Elsa Capuntas
Lucrecia.- Gumercindo lánzate por unas cubetas, esta el agua que no para , llueve mas adentro que afuera!
Gumercindo.– Ya vas a empezar con la pedidera, no lo pueden ver a uno sentado porque todo se te ofrece, es mi único día de descanso . Pa que quieres cubetas?, ponle un trapeador y ya! Como te la complicas ,vive y deja vivir.
Lucrecia.- El trapeador ya dio lo que tenia que dar, no es suficiente, que no estas viendo como esta la cosa, se cayo el cielo! Y se esta metiendo el agua por los techos y la calle ya se inundo, donde suba un poco mas , nos va llegar como una ola y al rato van andar flotando los muebles.
Gumercindo.- Pos a ponernos los trajes de baño, ya hacia falta la bendita lluvia, todas las presas de la zona norte estaban bien secas, y los ríos no cantaban mal las rancheras, en los ranchos el pobre ganado estaba pasando sus tremendos estragos y no se diga en los campos de cultivo, Dios quiera que se aliviane la sequia y se pueda colectar un guen de agua para que recarguen pilas.
Lucrecia.- Pos si viejo pero la lluvia debe caer allá en donde se requiere no aquí dentro de la casa.
Gumercindo.-Bueno yo me pregunto, porque estamos batallando con los techos? junte una lanita que te di pa impermeabilizarlos, que paso?
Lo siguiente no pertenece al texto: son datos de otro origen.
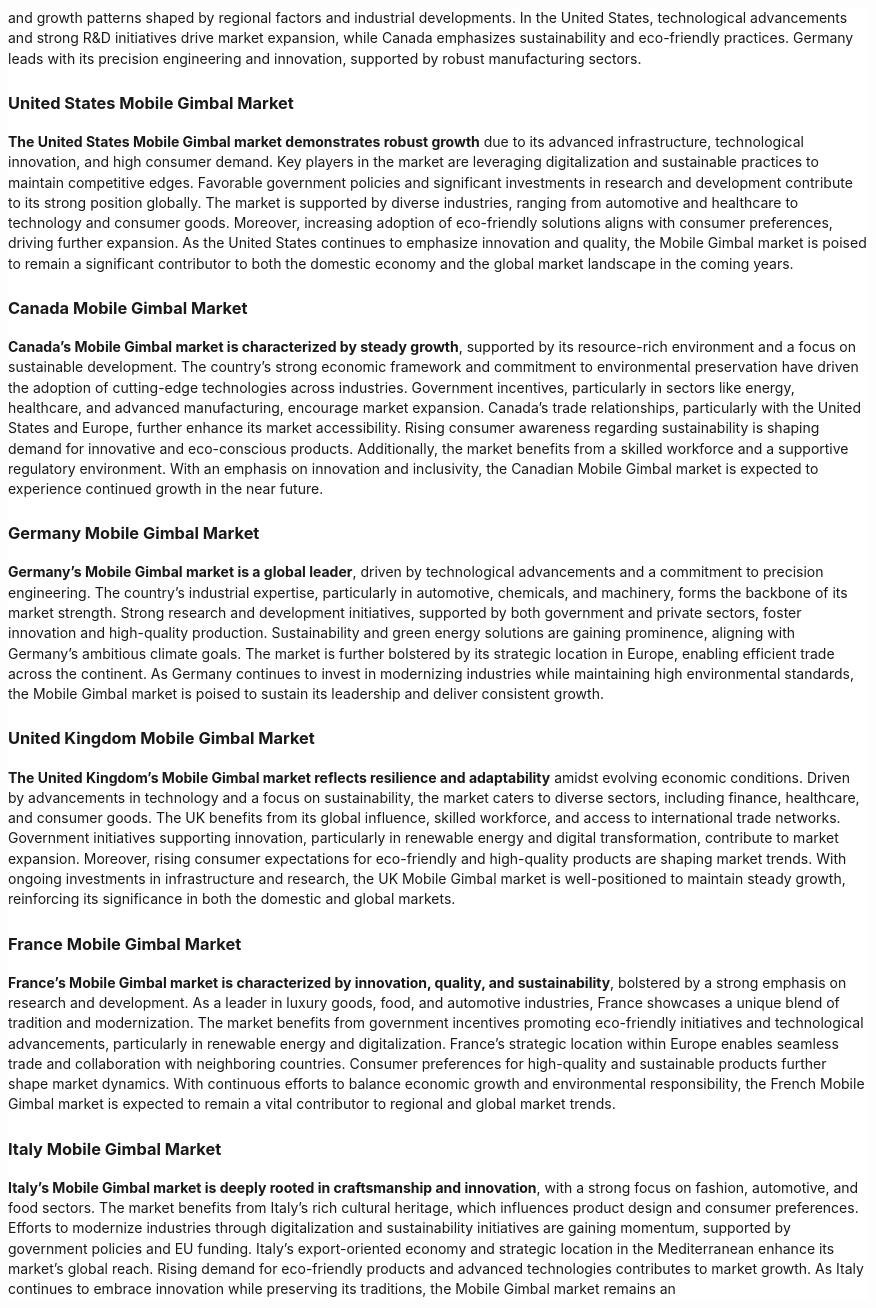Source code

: and growth patterns shaped by regional factors and industrial developments. In the United States, technological advancements and strong R&amp;D initiatives drive market expansion, while Canada emphasizes sustainability and eco-friendly practices. Germany leads with its precision engineering and innovation, supported by robust manufacturing sectors.</span></em></p></blockquote><h3><strong>United States Mobile Gimbal Market</strong></h3><p><strong>The United States Mobile Gimbal market demonstrates robust growth</strong> due to its advanced infrastructure, technological innovation, and high consumer demand. Key players in the market are leveraging digitalization and sustainable practices to maintain competitive edges. Favorable government policies and significant investments in research and development contribute to its strong position globally. The market is supported by diverse industries, ranging from automotive and healthcare to technology and consumer goods. Moreover, increasing adoption of eco-friendly solutions aligns with consumer preferences, driving further expansion. As the United States continues to emphasize innovation and quality, the Mobile Gimbal market is poised to remain a significant contributor to both the domestic economy and the global market landscape in the coming years.</p><h3><strong>Canada Mobile Gimbal Market</strong></h3><p><strong>Canada&rsquo;s Mobile Gimbal market is characterized by steady growth</strong>, supported by its resource-rich environment and a focus on sustainable development. The country&rsquo;s strong economic framework and commitment to environmental preservation have driven the adoption of cutting-edge technologies across industries. Government incentives, particularly in sectors like energy, healthcare, and advanced manufacturing, encourage market expansion. Canada&rsquo;s trade relationships, particularly with the United States and Europe, further enhance its market accessibility. Rising consumer awareness regarding sustainability is shaping demand for innovative and eco-conscious products. Additionally, the market benefits from a skilled workforce and a supportive regulatory environment. With an emphasis on innovation and inclusivity, the Canadian Mobile Gimbal market is expected to experience continued growth in the near future.</p><h3><strong>Germany Mobile Gimbal Market</strong></h3><p><strong>Germany&rsquo;s Mobile Gimbal market is a global leader</strong>, driven by technological advancements and a commitment to precision engineering. The country&rsquo;s industrial expertise, particularly in automotive, chemicals, and machinery, forms the backbone of its market strength. Strong research and development initiatives, supported by both government and private sectors, foster innovation and high-quality production. Sustainability and green energy solutions are gaining prominence, aligning with Germany&rsquo;s ambitious climate goals. The market is further bolstered by its strategic location in Europe, enabling efficient trade across the continent. As Germany continues to invest in modernizing industries while maintaining high environmental standards, the Mobile Gimbal market is poised to sustain its leadership and deliver consistent growth.</p><h3><strong>United Kingdom Mobile Gimbal Market</strong></h3><p><strong>The United Kingdom&rsquo;s Mobile Gimbal market reflects resilience and adaptability</strong> amidst evolving economic conditions. Driven by advancements in technology and a focus on sustainability, the market caters to diverse sectors, including finance, healthcare, and consumer goods. The UK benefits from its global influence, skilled workforce, and access to international trade networks. Government initiatives supporting innovation, particularly in renewable energy and digital transformation, contribute to market expansion. Moreover, rising consumer expectations for eco-friendly and high-quality products are shaping market trends. With ongoing investments in infrastructure and research, the UK Mobile Gimbal market is well-positioned to maintain steady growth, reinforcing its significance in both the domestic and global markets.</p><h3><strong>France Mobile Gimbal Market</strong></h3><p><strong>France&rsquo;s Mobile Gimbal market is characterized by innovation, quality, and sustainability</strong>, bolstered by a strong emphasis on research and development. As a leader in luxury goods, food, and automotive industries, France showcases a unique blend of tradition and modernization. The market benefits from government incentives promoting eco-friendly initiatives and technological advancements, particularly in renewable energy and digitalization. France&rsquo;s strategic location within Europe enables seamless trade and collaboration with neighboring countries. Consumer preferences for high-quality and sustainable products further shape market dynamics. With continuous efforts to balance economic growth and environmental responsibility, the French Mobile Gimbal market is expected to remain a vital contributor to regional and global market trends.</p><h3><strong>Italy Mobile Gimbal Market</strong></h3><p><strong>Italy&rsquo;s Mobile Gimbal market is deeply rooted in craftsmanship and innovation</strong>, with a strong focus on fashion, automotive, and food sectors. The market benefits from Italy&rsquo;s rich cultural heritage, which influences product design and consumer preferences. Efforts to modernize industries through digitalization and sustainability initiatives are gaining momentum, supported by government policies and EU funding. Italy&rsquo;s export-oriented economy and strategic location in the Mediterranean enhance its market&rsquo;s global reach. Rising demand for eco-friendly products and advanced technologies contributes to market growth. As Italy continues to embrace innovation while preserving its traditions, the Mobile Gimbal market remains an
Lucrecia.- Nada, solo que don Gaspacho no vino cuando quedo de venir luego nosotros salimos ese fin de semana de viaje a nuestras vacaciones y pos compre unas cuantas baratijas porque no tenia que ponerme.
Gumercindo.- Entonces te gastaste todo el dinero en garras? Pero si el closet que tenemos esta ocupado y a reventar de puros tiliches tuyos! Lo que pasa es que a ti no se te puede confiar nada y ahorita que necesitamos la tranquilidad de los techos andamos pariendo cuates.
Lucrecia.- Como haces preguntas , estas peor que los del inegi. Vete ya por las cubetas que se desato Tláloc!